When I first considered cloth diapers, I was shocked at how much they were! How could a diaper that costs 15-18 dollars really save me money in the long run? Cloth diapering does require a larger initial outlay of money than disposables. Over time though, it really does pay off.
In the newborn stages, babies can go through 10 diapers (or more) a day. Just about the cheapest I was ever able to find newborn-sized diapers was 20 cents a piece. That's about 2 dollars a day, or $60 a month. Even a very economical disposable at 12 cents a piece would run $36 a month.
As babies get older, they tend to need less diapers. What I noticed is that disposables cost more per diaper as the size increases. Even at a really good sale price of 15 cents a diaper, they are going to cost about $30 a month.

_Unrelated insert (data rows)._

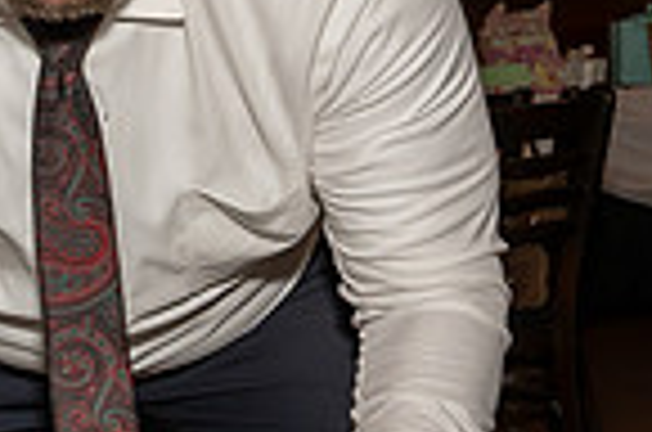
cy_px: 442
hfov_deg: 14.9
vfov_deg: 10.8
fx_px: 2259
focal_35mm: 125
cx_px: -415
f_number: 8
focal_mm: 24
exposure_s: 1/250
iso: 640
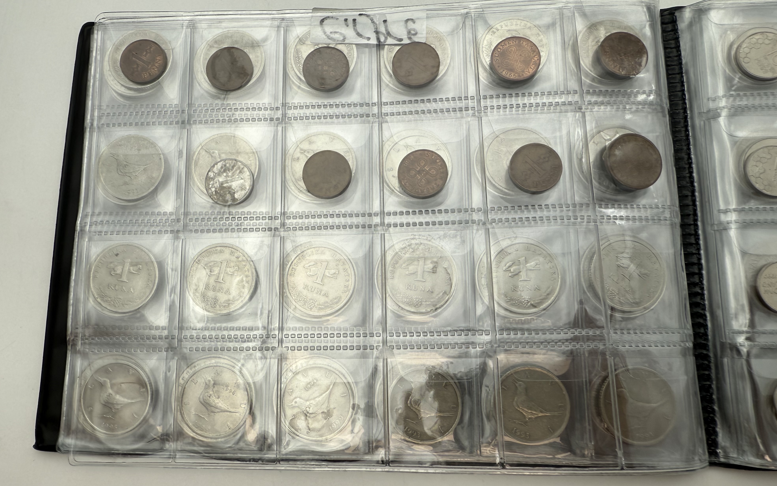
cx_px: 391
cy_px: 232
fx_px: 551
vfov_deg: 47.6
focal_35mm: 26
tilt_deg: -78.8
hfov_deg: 70.4
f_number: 2.2
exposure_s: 1/322
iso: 40
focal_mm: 2.22
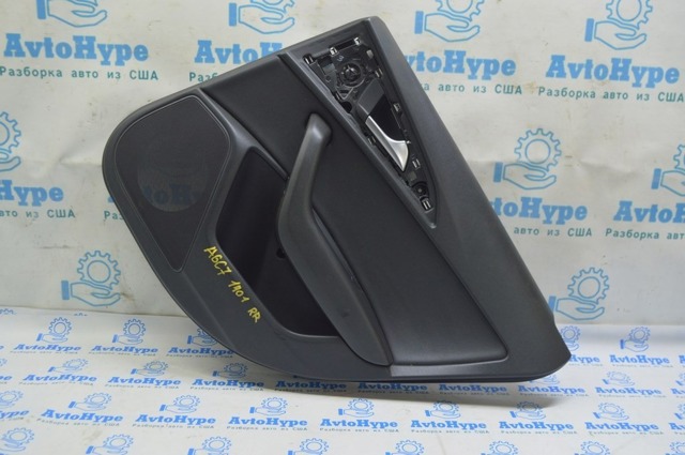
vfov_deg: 36.8
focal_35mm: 36
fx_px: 684
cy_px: 228
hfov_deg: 53.2
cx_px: 342
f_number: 5.6
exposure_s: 1/20
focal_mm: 24
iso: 400
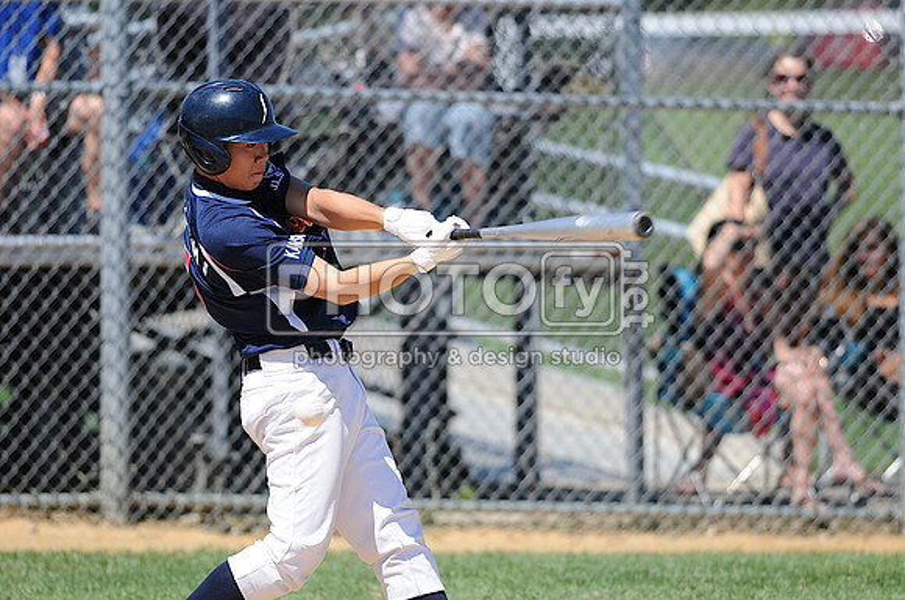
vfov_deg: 3.0
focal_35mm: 450
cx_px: 452
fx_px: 11297
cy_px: 300
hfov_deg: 4.6
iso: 200
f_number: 4
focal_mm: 300
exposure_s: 1/1600
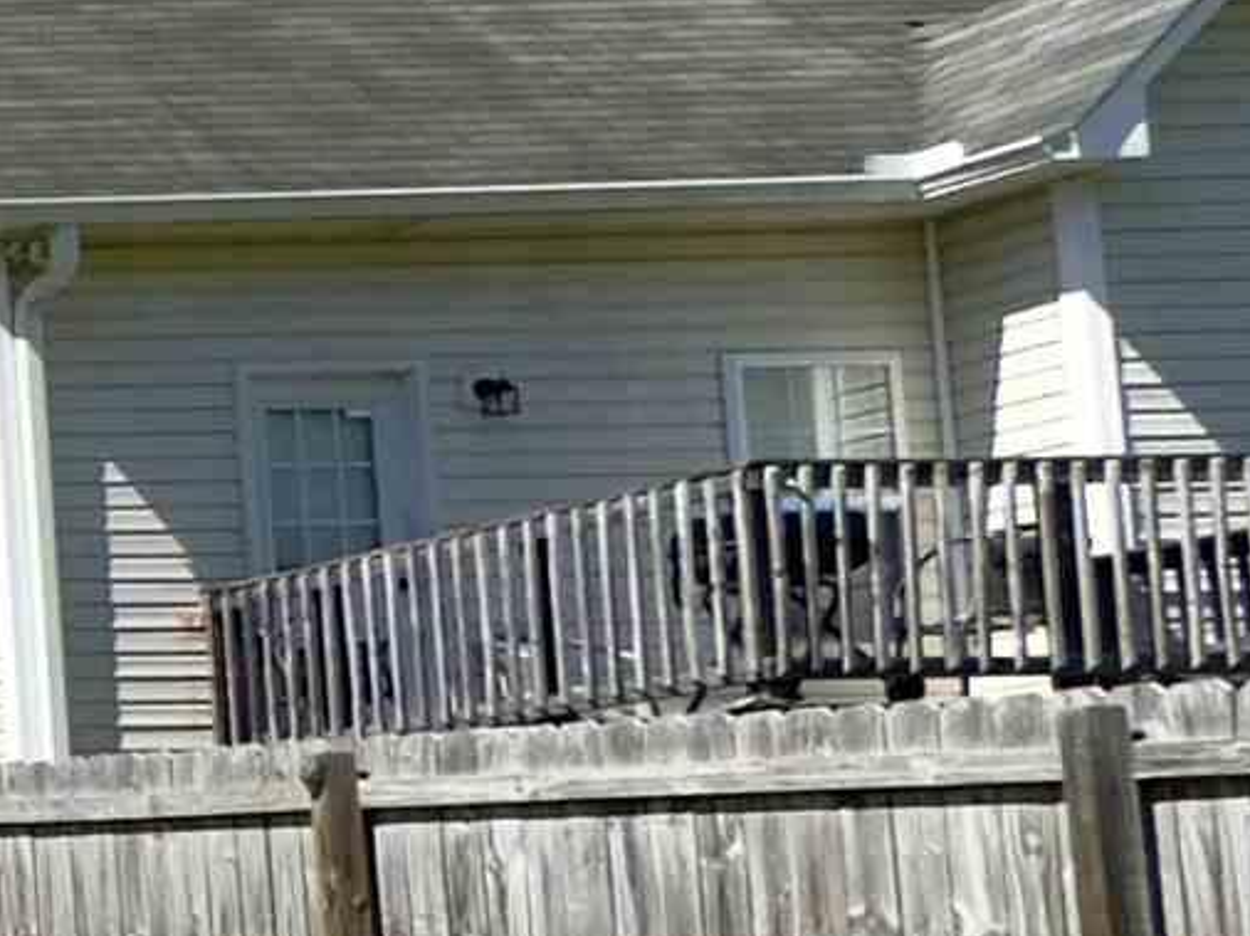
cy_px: 855
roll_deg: +0.1
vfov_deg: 17.1
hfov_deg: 12.1
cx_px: -2357
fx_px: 3068
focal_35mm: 85
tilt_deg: +5.4
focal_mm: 2.22
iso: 50
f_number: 2.2
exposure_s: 1/1748
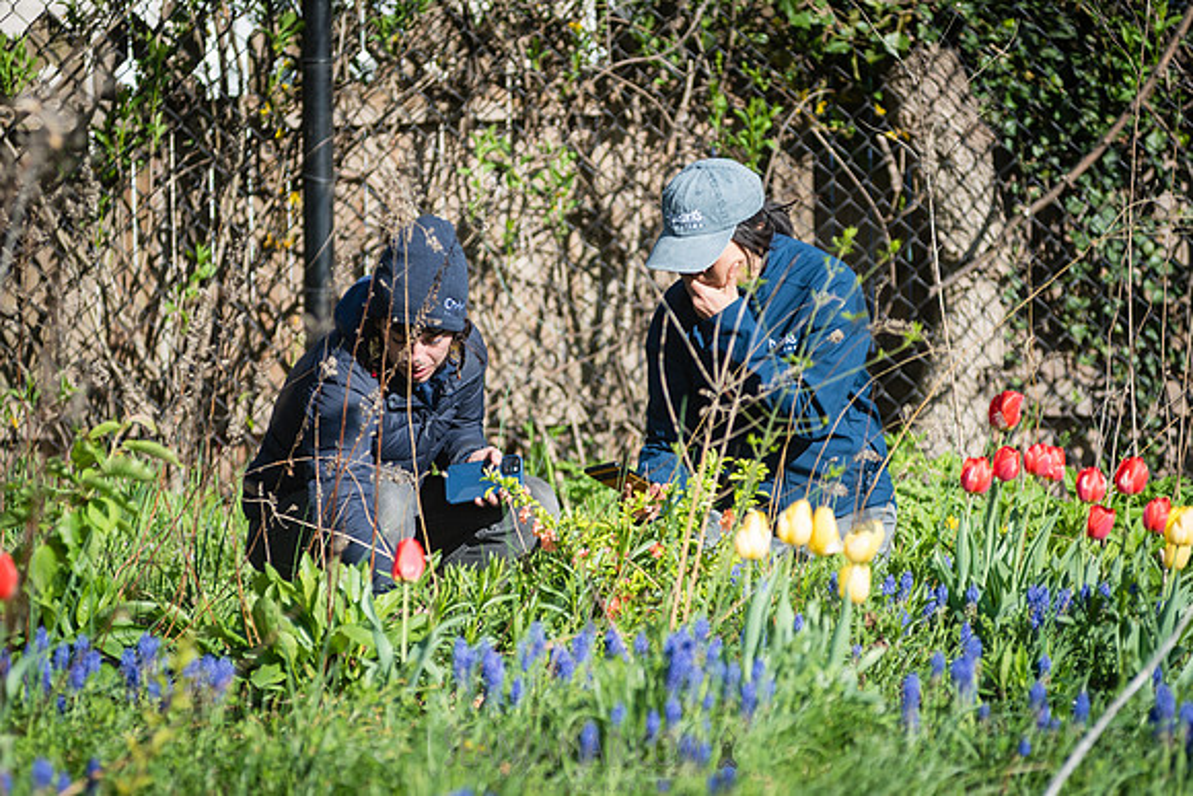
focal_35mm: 237
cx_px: 616
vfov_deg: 5.8
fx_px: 7868
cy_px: 410
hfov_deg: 8.7
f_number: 4
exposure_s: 1/500
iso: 80
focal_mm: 200
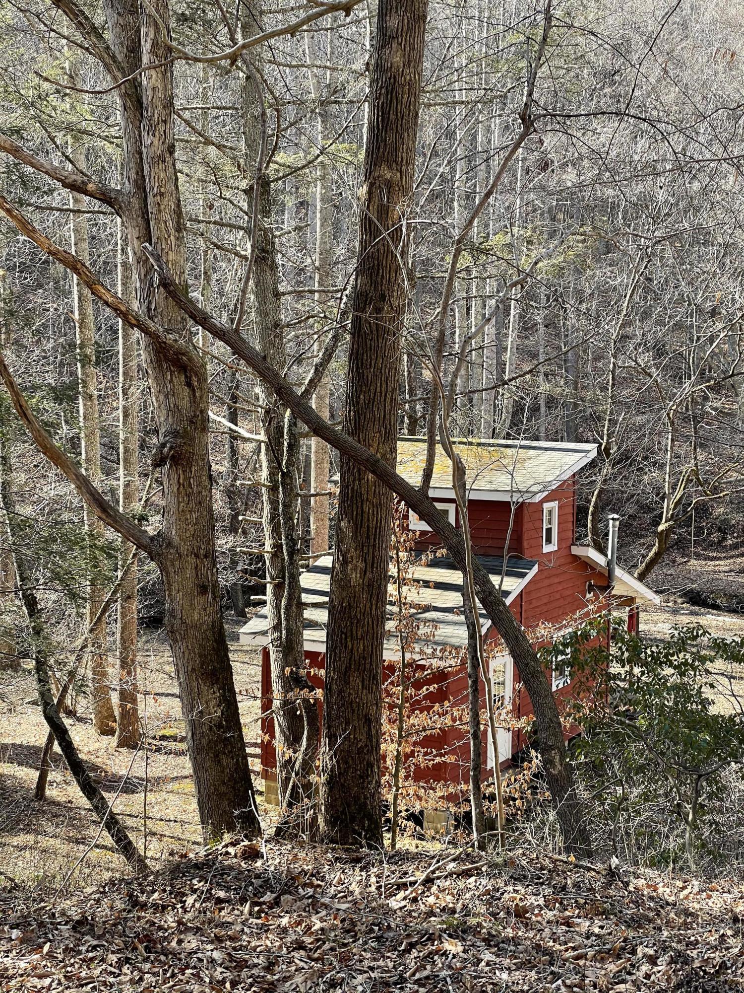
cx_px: 372
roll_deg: -1.4
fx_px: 1490
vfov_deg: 36.8
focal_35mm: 52
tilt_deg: -4.4
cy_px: 496
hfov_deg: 28.0
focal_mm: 6
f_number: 2
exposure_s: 1/147
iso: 25
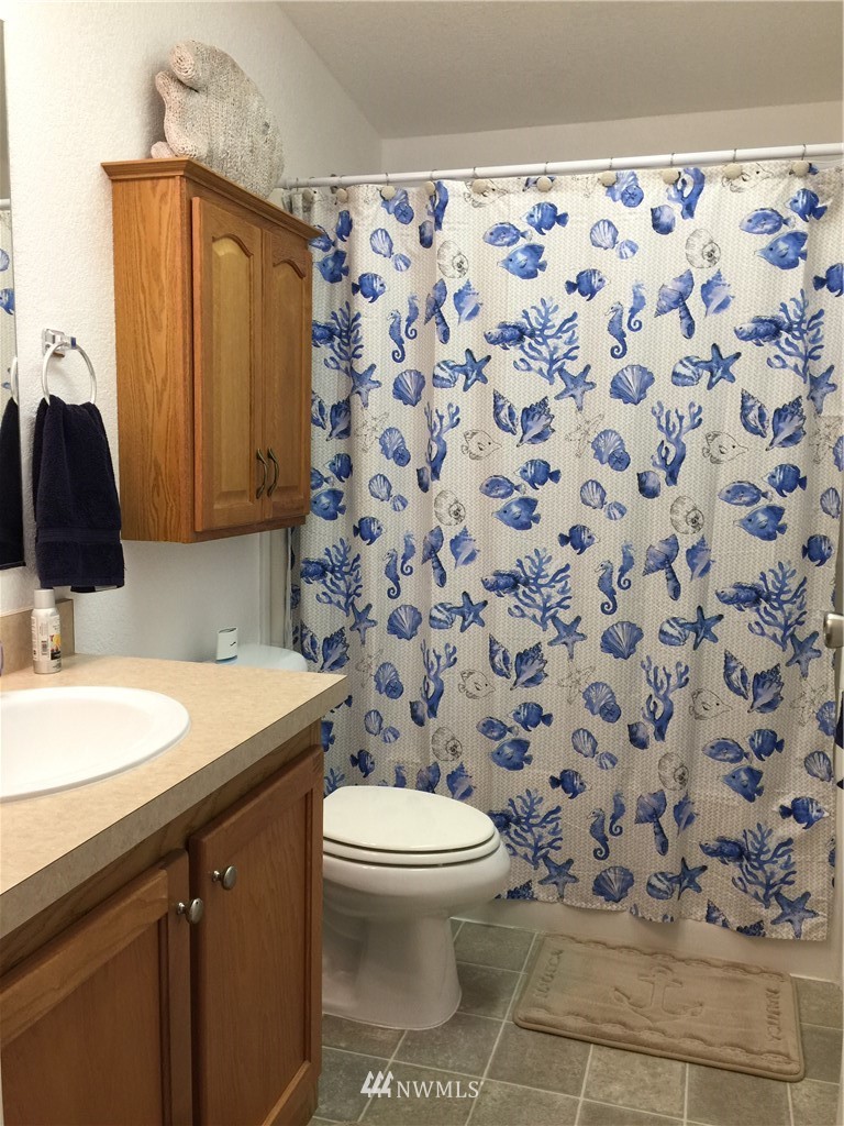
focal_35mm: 29
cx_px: 422
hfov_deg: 48.2
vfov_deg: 61.7
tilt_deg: -6.9
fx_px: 943
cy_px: 563
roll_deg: +0.0
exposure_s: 1/30
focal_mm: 4.15
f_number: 2.2
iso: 40
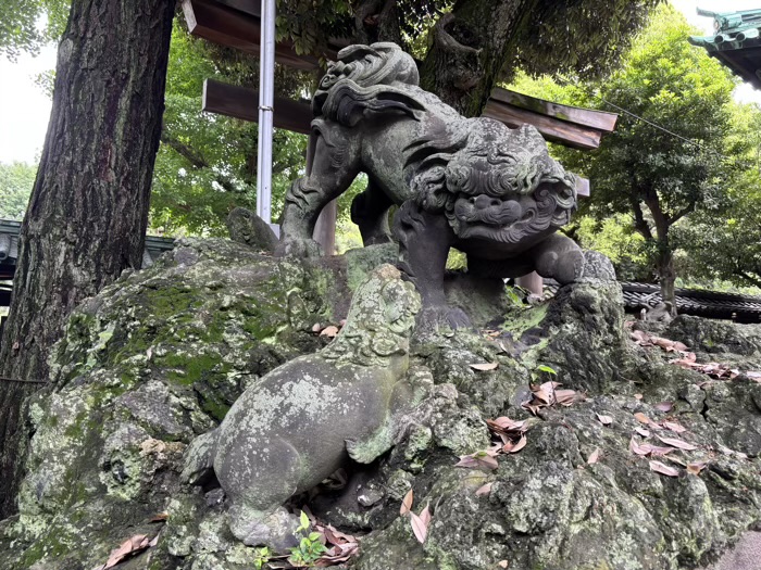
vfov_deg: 53.1
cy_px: 285
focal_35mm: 26
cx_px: 380
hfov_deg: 67.3
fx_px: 572
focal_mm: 5.96
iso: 80
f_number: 1.6
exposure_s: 1/121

Some people change their children less often to save money on disposables. Yes, they hold a lot, but should they? How often would YOU want your diaper changed? This is clearly not a way to save money!
At $30 (at least a month) for 30 months (assuming a potty-training age of 2 1/2), disposables cost at least $900. You can cloth diaper a baby in prefolds and covers for about $300 dollars birth-potty-training. If you wanted to use the more expensive diapers that are most like disposables, you could still get a good one-size package for less than $500. Sized diapers cost more, as you need to buy multiple sizes. Even spending $400x 3 sizes, you'd spend $1,200 and still come out ahead.
How is that?
You can use your diapers for the next child! Even buying sized diapers for a greater cost, you'd still save money if you used these diapers on another child.
But wait-it gets better!
There is a large market for used diapers. You could save money off the initial cost by buying used. If that's not for you, you can still recoup some of your initial investment by selling the diapers when you are done with them.
It is these two factors-resuability and resale value that turn cloth diapering from a good deal to a great one.
Still having trouble making that initial purchase? Here are some tips:
1.Before the baby, set aside $30-60 a month. This is what you'd be spending on disposables. By 8 months, you'd have at least $240 dollars to buy a simple prefold set or most of a one-size set.
2. Start small. Buy 2 or 3 diapers each month until you have enough to cloth diaper full-time.
3. Buy used! You would be able to spend about 30-50% less on the diapers than you would buying new.
4. Shop sales. Think of what you want and watch for some good deals. Contact cloth diaper stores about what you'd like to buy and see if they can create a package deal for buying in bulk. I have some diaper packages in my store that can lower the cost of cloth diapering.
While I may have answered some financial questions, you may have even more (What are prefolds? Pockets? Ahhhh!) Don't worry! It really is simple, and I'll go over more of the details in another post.